7717. AU CONSEILLER PRIVÉ DE LÉGATION BARON DE KNYPHAUSEN A COMPIÈGNE.

Potsdam, 17 juillet 1756.

J'ai reçu vos rapports du 4 et du 7 de ce mois.87-1 Vous remercierez bien poliment le chevalier de La Valle de son offre qu'il m'a faite,87-2 en lui insinuant que j'étais fâché de ne pas pouvoir l'accommoder présentement de la manière que je voudrais.

Vous supposez que les avis qu'on a que la cour de Vienne voudrait se réunir avec la Russie pour attaquer mes États, sont destitués de tout fondement, et croyez que la France, qui n'incline nullement à entreprendre une guerre de terre, se reconnaîtrait de son erreur à l'égard de ladite cour dans le susdit cas. A cela, je vous réponds que les arrangements militaires que les Autrichiens font actuellement, deviennent de jour à l'autre plus dangereux et m'inspirent les plus forts soupçons d'un dessein pris contre moi. Le bruit entre eux est général qu'ils m'attaqueront, sinon cette année-ci encore, qu'au moins cela se ferait certainement dans celle qui vient. On a voulu m'assurer qu'ils faisaient défiler des troupes d'Italie;87-3 je ne saurais vous l'écrire positivement, mais ce que je puis vous prédire, c'est que, s'ils font marcher des troupes d'Italie en Allemagne, je ne le regarderai jamais avec indifférence, mais me mettrai en avantage, et alors il ne faut plus douter que la guerre ne s'ensuive. Je ne veux que toucher légèrement ici une nouvelle qui m'est venue de Vienne,87-4 en conséquence de laquelle le comte d'Aubeterre [cherche à se rapprocher de l'ambassadeur de Russie], apparemment pour faire sa cour appuyer extrêmement auprès de la Reine-Impératrice de ne pas perdre ce moment favorable pour récupérer la Silésie, où elle saurait compter sur le secours de la France; on dit même qu'on inspire à cette Princesse de vouloir se servir du prince Charles de Lorraine pour agir des Pays-Bas contre ma province de Clèves.

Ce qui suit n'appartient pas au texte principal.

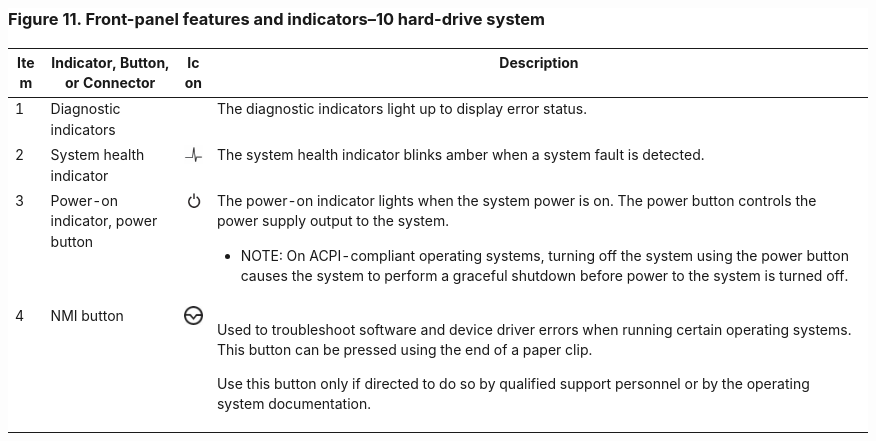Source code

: 
### Figure 11. Front-panel features and indicators–10 hard-drive system

<table>
  <thead>
    <tr>
      <th>Item</th>
      <th>Indicator, Button, or Connector                                          </th>
      <th>Icon</th>
      <th>Description</th>
    </tr>
  </thead>
  <tbody>
    <tr>
      <td>1</td>
      <td>Diagnostic indicators</td>
      <td> </td>
      <td>The diagnostic indicators light up to display error status.                                          </td>
    </tr>
    <tr>
      <td>2</td>
      <td>System health indicator</td>
      <td>
        <img src="../Resources/Images/wsm/r630-health-indicator.png" />
      </td>
      <td>The system health indicator blinks amber when a system fault is detected.                                          </td>
    </tr>
    <tr>
      <td>3</td>
      <td>Power-on indicator, power button                                          </td>
      <td>
        <img src="../Resources/Images/Icons/FP1 Icon.png" />
      </td>
      <td>The power-on indicator lights when the system power is on. The power button controls the power supply output to the system.                                             <!-- --><ul><li>NOTE: On ACPI-compliant operating systems, turning off the system using the power button causes the system to perform a graceful shutdown before power to the system is turned off.                                                   </li></ul></td>
    </tr>
    <tr>
      <td>4</td>
      <td>NMI button</td>
      <td>
        <img src="../Resources/Images/wsm/nmi-button.png" />
      </td>
      <td>
        <p>Used to troubleshoot software and device driver errors when running certain operating systems. This button can be pressed using the end of a paper clip.                                              </p>
        <p>Use this button only if directed to do so by qualified support personnel or by the operating system documentation.                                             </p>
      </td>
    </tr>
    <tr>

Quand vous croyez que le traité de Versailles ne contient point d'autres articles que ceux qui en ont été rendu publics,87-5 j'en veux convenir; mais, outre que je crois que la cour de Vienne n'a fait ce traité avec la France que pour n'avoir plus à craindre des diversions dans l'Italie et dans les Pays-Bas, je soupçonne que, dans la négociation par rapport au troc à faire des Pays-Bas autrichiens contre les possessions de Don Philippe en Italie,87-6 la cour de Vienne voudra amener la France à ses vues et induire l'Espagne, comme par un équivalent de ce que les Pays-Bas valent au delà de Parme et de Plaisance, à lui payer une certaine somme en argent en subsides, pour soutenir la<88> guerre contre moi. Je ne saurais pas vous dire cela avec certitude, mais ce sont d'une part des soupçons de ma part qui me paraissent fort vraisemblables, et de l'autre part j'en suis averti de différents lieux, de sorte que, quand même cela ne parviendra à la réalité, il ne faut pas douter que cela n'ait été le dessein de la cour de Vienne. Ce dont j'ai bien voulu vous avertir, afin de vous mettre sur la voie de vous y orienter et de me mander ce que vous en aurez découvert. En attendant, quand la France verra arriver ce que je prédis ici, je ne doute pas qu'elle n'ouvre les yeux sur son égarement, mais cela sera alors trop tard.

Pour ce qui regarde les affaires touchant la négociation de la France en Russie,88-1 vous me rendrez un service essentiel en continuant de me marquer tout ce qui en parviendra à votre connaissance.

Au surplus, je crois que plus Madame de Pompadour et ceux qui lui sont dévoués, auront du crédit, moins il y aura de l'apparence que je saurais me rapatrier avec la France, à moins qu'il n'arrive que celleci se brouille tout-à-fait avec l'Autriche.

Federic.

Nach dem Concept.



87-1 Vergl. über den Inhalt der beiden Berichte S. 72. 74.

87-2 Der Musiker Chevalier de La Valle wünschte gegen eine jährliche Pension von 6000 Livres in Berlin sich niederzulassen.

87-3 Vergl. S. 82.

87-4 Bericht Klinggräffen's, Wien 3. Juli.

87-5 Vergl. S. 11.

87-6 Vergl. Bd. XII, 512.

88-1 Vergl. den Auszug aus dem Knyphausen'schen Berichte vom 7. Juli in Nr. 7702.